History of Mary Immaculate School

Oblate Father Walter Arnold, the first pastor established Mary Immaculate Parish on July 2, 1956. The old Dallas Gun Club building became a temporary chapel for the fledgling parish. The first Mass was offered on Sunday, July 29, 1956. In 1958 under Oblate Father Robert Breteau, a rectory was purchased. That same year saw the first building a chapel/cafeteria, dedicated on the current parish property at the corner of Dennis Lane and Valwood Parkway.

In 1959 the parish school was started staffed by four Benedictine sisters from Lisle, Illinois. And two lay teachers with an enrollment of 215 students. Sister Mary Regina, O.S.B. was the first principal. On September 13, 1959, Bishop Thomas Gorman dedicated three temporary classroom buildings. These “temporary” buildings would actually remain in use for about twenty years. As the school grew, multiple buildings were added to accommodate growth. In the 1960s, permanent offices and several classrooms were built. In the 1980s, the present Parish Hall was built to serve as a gym, cafeteria, and social center.  In the 2000s, the new sanctuary and church offices were built, and the old sanctuary and church offices were converted into a gymnasium, art room and school offices. At this time, the Parish Hall was also renovated and updated. In 2012 the art room was converted into a dual-purpose art room and science center.

Mary Immaculate School presently includes grades kindergarten through eighth.

In 1971, the Benedictine sisters returned to Arkansas and were replaced by the Incarnate Word of the Blessed Sacrament Sisters from Victoria, Texas. Again, the school was supervised by a religious order, by Principal, Sister Borgia Polak, I.W.B.S.  The Incarnate Word sisters remained until 1980.
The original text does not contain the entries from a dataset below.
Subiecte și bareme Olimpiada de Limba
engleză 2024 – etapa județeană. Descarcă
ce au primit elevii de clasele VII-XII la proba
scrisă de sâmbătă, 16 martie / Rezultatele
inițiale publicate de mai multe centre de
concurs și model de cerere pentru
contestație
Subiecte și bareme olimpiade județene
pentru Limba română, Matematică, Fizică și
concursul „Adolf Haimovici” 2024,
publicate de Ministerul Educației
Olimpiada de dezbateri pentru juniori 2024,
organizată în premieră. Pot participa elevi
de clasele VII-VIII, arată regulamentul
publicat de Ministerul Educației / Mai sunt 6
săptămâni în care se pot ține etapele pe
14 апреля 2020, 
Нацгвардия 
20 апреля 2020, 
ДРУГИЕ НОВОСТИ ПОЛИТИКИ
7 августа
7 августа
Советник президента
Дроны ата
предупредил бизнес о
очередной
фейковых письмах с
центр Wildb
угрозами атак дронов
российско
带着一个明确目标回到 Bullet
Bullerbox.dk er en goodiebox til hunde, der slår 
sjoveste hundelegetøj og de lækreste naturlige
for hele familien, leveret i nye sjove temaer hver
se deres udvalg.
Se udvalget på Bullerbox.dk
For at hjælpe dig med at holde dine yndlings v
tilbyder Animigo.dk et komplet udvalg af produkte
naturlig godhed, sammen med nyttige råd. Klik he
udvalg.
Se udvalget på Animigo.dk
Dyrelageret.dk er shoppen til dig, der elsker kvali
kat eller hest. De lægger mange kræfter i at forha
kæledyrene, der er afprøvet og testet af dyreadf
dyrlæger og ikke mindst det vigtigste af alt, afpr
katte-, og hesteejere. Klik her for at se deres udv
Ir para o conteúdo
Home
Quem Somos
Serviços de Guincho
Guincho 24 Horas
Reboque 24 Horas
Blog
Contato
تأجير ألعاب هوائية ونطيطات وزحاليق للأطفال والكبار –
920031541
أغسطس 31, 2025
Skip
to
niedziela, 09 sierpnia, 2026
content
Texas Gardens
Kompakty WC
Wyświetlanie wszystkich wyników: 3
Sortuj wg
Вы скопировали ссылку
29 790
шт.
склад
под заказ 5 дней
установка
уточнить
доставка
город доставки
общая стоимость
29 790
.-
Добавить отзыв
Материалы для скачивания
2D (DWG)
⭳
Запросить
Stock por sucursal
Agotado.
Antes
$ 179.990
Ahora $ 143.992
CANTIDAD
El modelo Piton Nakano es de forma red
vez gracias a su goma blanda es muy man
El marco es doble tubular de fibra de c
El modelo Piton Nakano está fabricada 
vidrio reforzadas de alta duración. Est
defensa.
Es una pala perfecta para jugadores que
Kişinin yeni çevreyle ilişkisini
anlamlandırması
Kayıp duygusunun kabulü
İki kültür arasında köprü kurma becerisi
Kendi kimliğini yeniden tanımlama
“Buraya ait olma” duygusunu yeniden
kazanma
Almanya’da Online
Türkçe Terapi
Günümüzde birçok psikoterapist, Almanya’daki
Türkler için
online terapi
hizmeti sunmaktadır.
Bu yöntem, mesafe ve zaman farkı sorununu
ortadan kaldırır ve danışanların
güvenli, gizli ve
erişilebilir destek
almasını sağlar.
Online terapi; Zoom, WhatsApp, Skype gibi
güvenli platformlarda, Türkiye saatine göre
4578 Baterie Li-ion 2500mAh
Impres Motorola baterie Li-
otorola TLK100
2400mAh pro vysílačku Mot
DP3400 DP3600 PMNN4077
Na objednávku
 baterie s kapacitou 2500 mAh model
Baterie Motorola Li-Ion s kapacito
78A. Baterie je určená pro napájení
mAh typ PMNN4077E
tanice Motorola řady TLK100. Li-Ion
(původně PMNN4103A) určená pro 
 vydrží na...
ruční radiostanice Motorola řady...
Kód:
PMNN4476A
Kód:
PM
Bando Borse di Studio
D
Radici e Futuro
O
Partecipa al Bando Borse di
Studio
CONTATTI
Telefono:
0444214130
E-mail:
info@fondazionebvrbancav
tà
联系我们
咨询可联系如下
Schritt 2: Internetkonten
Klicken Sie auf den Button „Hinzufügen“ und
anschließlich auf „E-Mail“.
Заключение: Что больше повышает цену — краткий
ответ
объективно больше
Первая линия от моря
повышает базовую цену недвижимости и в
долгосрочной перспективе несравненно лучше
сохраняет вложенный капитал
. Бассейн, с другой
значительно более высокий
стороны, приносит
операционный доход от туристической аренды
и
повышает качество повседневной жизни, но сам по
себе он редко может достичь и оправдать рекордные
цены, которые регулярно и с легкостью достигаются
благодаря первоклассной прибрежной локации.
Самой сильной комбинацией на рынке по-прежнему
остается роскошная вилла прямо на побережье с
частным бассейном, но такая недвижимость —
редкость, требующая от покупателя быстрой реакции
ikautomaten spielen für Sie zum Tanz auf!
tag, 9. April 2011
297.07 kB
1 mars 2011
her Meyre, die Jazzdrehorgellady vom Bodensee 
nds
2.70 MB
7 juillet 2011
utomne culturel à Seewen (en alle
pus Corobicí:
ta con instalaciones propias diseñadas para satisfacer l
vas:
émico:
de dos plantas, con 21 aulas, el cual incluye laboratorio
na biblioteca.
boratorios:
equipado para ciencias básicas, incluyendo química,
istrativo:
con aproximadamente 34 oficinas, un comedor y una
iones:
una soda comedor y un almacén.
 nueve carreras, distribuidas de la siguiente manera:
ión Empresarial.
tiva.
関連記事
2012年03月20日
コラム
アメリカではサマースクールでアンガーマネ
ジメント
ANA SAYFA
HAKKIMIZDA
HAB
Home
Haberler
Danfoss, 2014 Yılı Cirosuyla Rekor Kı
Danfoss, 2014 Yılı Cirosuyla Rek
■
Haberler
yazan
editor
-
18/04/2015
Since 1980, the school has been entirely staffed by lay employees. A campus minister was added in 2013 to increase the pastoral/ministerial presence at the school, further enabling them to continue to fulfill the school mission to provide academic excellence in a Catholic and Christ-centered environment.

The school has a tradition of growth that is matched by strong volunteerism and giving. An annual giving campaign addresses a tuition gap and feeds funds into an endowment to help ensure the future of Catholic education at Mary Immaculate School. In each of the past three years, this endowment—which in 2011 reached a $1 million goal four years earlier than originally planned—is supported by approximately 90% of current school families each year. An annual auction gala, led by the Parent/Teacher Club, also addresses tuition gap plus helps fund school activities such as field trips.

The $650,000 renovation of gym, art room, and offices in 2007 was financed entirely through the financial and physical efforts of parish, alumni and school families; and the $250,000 renovation of art room and science center in summer 2012 was also done without incurring bank debt. In 2012-13, over $100,000 was focused on security improvements for the school, which included a remodeled front entry with camera security system, a visitor management system, and magnetic locking door plus new double-keyed doorknobs for every classroom. A $550,000 renovation of the 7th/8th grade classrooms was aided by $170,000 in grants from foundations and local organizations.

Technology is addressed and upgraded on an annual basis, with a wireless network, Direct TV, a Weatherbug weather station, and interactive whiteboards in every classroom. Mobile laptop and iPad labs on wheels shared by each hallway are available for classroom use, while digital microscopes with probes and sensors that feed information directly to the laptops are used in the Science Lab.

In 2018-2019, the school had an enrollment of 448 students and was staffed by a professional staff of 34. The new principal for this school year is Sister Mary Anne Zuberbueler, O.P.

Mary Immaculate School has changed much over the years, but the school’s mission to provide academic excellence in a Catholic and Christ-centered environment remains the same. In 2008, the U.S. Department of Education recognized Mary Immaculate School as a Blue Ribbon School of Excellence, and the school’s priority to provide the best Catholic education possible continues.